La ministre andorrane salue le rejet islandais de l’UE comme « excellente » nouvelle
La cheffe de la diplomatie d’Andorre a salué le vote des Islandais contre la reprise des négociations d’adhésion à l’UE, y voyant une validation de l’accord d’association andorran avec Bruxelles, qui assure l’accès au marché sans adhésion complète.
Points cles
- Imma Tor voit dans le référendum islandais une validation du modèle EEE similaire à l’accord andorran.
- L’EEE donne accès au marché unique sans politiques UE comme l’agriculture ou l’union douanière.
- Tor note le confort des Islandais avec l’EEE ; le vote portait sur la reprise des talks de 2009.
- Éditorial met en garde contre les comparaisons excessives en raison de différences clés.
La ministre des Affaires étrangères d’Andorre, Imma Tor, a réaffirmé que le rejet par référendum en Islande de la reprise des négociations d’adhésion à l’UE représente une « excellente » nouvelle pour la Principauté, notamment à la lumière de son propre accord d’association avec Bruxelles.

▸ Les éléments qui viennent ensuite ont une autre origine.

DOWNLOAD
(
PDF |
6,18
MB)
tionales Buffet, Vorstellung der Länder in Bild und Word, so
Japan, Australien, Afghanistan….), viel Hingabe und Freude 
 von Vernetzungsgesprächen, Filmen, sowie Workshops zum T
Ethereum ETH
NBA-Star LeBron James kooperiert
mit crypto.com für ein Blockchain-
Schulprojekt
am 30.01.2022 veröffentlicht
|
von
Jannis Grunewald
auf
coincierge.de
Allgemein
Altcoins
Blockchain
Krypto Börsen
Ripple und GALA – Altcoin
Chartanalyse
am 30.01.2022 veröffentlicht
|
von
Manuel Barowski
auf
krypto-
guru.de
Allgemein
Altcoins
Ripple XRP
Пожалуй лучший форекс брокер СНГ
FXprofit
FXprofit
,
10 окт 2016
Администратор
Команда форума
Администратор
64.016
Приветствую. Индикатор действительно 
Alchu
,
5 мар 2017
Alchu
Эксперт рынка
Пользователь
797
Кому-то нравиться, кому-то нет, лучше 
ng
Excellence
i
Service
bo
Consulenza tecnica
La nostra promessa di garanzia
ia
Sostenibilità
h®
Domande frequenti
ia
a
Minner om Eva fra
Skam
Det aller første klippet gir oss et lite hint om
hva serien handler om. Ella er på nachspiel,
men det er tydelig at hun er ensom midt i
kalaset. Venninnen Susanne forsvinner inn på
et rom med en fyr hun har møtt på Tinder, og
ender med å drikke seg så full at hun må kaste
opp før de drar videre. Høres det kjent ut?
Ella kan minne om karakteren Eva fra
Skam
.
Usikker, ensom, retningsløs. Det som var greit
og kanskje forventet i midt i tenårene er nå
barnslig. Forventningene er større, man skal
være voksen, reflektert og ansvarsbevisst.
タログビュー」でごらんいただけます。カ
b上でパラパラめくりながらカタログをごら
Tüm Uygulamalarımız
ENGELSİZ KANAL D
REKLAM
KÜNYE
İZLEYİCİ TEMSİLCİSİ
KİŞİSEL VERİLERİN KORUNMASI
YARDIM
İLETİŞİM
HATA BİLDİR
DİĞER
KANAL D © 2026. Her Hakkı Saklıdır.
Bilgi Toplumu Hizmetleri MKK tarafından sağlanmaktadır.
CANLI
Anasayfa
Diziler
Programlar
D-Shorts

Lors d’une conférence de presse lundi, Tor a soutenu que le vote islandais témoigne d’une satisfaction à l’égard du modèle de l’Espace économique européen (EEE), en place depuis 1994 aux côtés de la Norvège et du Liechtenstein. Ce dispositif accorde l’accès au marché unique et aux quatre libertés — circulation des personnes, des biens, des services et des capitaux — ainsi qu’une grande partie de la législation européenne sur le marché unique, tout en excluant des domaines comme les politiques agricoles et de pêche communes, l’union douanière et la politique commerciale commune. L’Islande participe également à l’espace Schengen.
Tor a établi des parallèles directs avec l’accord négocié par Andorre, le décrivant comme très similaire en portée, y compris des périodes transitoires et des ajustements sur la libre circulation. « Je pense que ce résultat est excellent pour nous, en tout cas pour l’accord d’association », a-t-elle déclaré, ajoutant que les Islandais « se sentent très à l’aise » avec leur arrangement actuel. Elle a souligné que la question du scrutin portait uniquement sur la reprise des négociations d’adhésion de 2009, suspendues en 2013 pour des raisons politiques, et non sur leurs liens existants avec l’EEE.
La ministre a relevé des tendances géographiques dans le vote, les zones urbaines montrant plus de soutien à la réouverture des discussions et les régions rurales un « non » plus marqué. Ses propos font suite à des consultations avec des diplomates et l’ambassadeur d’Andorre en Islande, en cohérence avec l’objectif du gouvernement de renforcer les liens économiques et une union douanière sans adhésion complète à l’UE.
Tor a mis en garde contre les interprétations erronées en ligne, citant la stabilité économique à long terme de l’Islande sous l’EEE comme preuve de sa viabilité — des dispositions qu’elle a qualifiées de « très similaires, sinon pratiquement identiques » à celles envisagées pour Andorre.
Un éditorial d’El Periódic d’Andorra a recommandé la prudence dans de tels rapprochements, notant que le vote islandais portait sur la reprise d’une adhésion complète et non sur un modèle d’association. Il a souligné des différences négligées sur les plans institutionnel, juridique et économique entre l’EEE et l’accord d’Andorre, appelant à la précision face à l’intérêt croissant du public.